1960 est l'année des triomphes et de la célébrité internationale : en juin, il interprète Scarpia avec Renata Tebaldi en Tosca sous la direction de Georges Prêtre à l'Opéra de Paris. Dans la foulée il incarne Don Giovanni au Festival d'Aix-en-Provence, retransmis en Eurovision.
Preuve que sa carrière prendra alors une dimension internationale, il chante le rôle de Leporello dans le même opus au Metropolitan Opera House de New York :
Gabriel Bacquier s'impose alors comme un grand nom français et mondial, encore et davantage à la suite d'un événement offert à son pays natal, en 1973, lorsqu'il incarne le Comte pour Les Noces de Figaro dans la première de la légendaire mise en scène de Giorgio Strehler qui inaugure au Château de Versailles puis à Garnier le mandat de Rolf Liebermann à la direction de l'Opéra de Paris.
Traversée des pays, des genres et des époques
La carrière de Gabriel Bacquier est aussi riche en théâtres et collègues prestigieux (solistes et maestros) qu'elle est internationale mais également diverse : inscrit dans cette tradition des artistes de métier qui s'investissent dans tous les registres, et s'appuyant sur une sensibilité qui le poussait d'abord vers le dessin puis le théâtre, il balaye le tragique comme le comique, l'opéra, l'opérette et le récital. L'artiste se définit aussi par ses fidélités, trois décennies de carrière revenant au Festival d'Aix-en-Provence et au Théâtre du Capitole à Toulouse, entre deux tournée à New York (18 saison au Met), Chicago, Londres, Vienne.

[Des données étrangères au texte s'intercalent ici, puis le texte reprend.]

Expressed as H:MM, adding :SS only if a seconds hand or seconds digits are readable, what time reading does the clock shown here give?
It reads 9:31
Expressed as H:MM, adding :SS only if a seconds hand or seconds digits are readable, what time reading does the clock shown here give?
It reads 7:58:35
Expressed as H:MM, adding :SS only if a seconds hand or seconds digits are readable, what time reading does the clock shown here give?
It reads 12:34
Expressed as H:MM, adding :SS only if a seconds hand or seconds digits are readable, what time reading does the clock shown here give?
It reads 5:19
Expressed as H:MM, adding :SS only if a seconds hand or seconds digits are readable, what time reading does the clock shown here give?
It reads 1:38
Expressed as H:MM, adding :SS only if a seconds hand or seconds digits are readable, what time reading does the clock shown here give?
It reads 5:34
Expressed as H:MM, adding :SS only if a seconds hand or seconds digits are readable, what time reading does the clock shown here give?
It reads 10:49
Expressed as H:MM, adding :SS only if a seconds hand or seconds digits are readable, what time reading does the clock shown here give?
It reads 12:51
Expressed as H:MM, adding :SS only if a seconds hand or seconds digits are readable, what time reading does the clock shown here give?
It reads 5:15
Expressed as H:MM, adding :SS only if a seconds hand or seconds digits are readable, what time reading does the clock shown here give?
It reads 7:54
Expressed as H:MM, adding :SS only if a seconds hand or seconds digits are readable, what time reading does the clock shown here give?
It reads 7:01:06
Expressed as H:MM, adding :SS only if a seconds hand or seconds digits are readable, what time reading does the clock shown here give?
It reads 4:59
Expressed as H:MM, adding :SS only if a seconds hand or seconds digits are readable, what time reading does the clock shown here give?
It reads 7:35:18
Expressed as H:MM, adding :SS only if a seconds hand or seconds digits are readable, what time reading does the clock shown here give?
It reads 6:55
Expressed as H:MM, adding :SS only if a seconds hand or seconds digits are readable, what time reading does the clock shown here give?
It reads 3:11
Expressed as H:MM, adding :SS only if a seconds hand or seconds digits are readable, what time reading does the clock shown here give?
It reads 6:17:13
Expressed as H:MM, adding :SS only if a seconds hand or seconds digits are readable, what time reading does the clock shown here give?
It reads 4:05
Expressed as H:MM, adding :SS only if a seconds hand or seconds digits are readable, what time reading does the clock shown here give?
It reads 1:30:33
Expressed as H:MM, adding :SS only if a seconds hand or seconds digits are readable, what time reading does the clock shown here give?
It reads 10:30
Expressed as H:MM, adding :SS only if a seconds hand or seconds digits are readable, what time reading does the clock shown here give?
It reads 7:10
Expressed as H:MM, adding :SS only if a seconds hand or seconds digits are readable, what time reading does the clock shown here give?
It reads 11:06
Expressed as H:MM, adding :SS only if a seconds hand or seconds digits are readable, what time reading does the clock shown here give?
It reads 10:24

Si son travail, sa technique et sa formation en font un de ces artistes qui pouvait "tout chanter", de la musique baroque à celle de ses contemporains, sa voix sombre, son phrasé tonique et son articulation diabolique (notamment par la méticulosité) en font un grand "méchant" d'opéra et séducteur violemment lyrique : Don Giovanni, Golaud, Iago, Falstaff, les quatre diables, Méphistophélès.
Il fait ses adieux à la scène dans la capitale parisienne qui l'accueillit en troupe : à l'Opéra Comique en 1994, mais ne délaisse pas le monde de l'opéra et se consacre à la pédagogie.
L'un des premiers hommages rendu à sa mémoire l'a été par son collègue, de tessiture et de Sud : Ludovic Tézier, le saluant à sa manière inimitable, rappelant que la France eut et a encore un baryton de toute première classe mondiale.
Gabriel Bacquier nest pas mort!Il est monté,comme un du sud qui « monte à Paris »,aujourdhui au delà de Paris!Il mourra si on loublie. Comme lOpéra quil a porté au pinacle.Noublions ni lun ni lautre. Je suis triste.Adieu lami,adieu « pays ».Adieu collègue et Maître.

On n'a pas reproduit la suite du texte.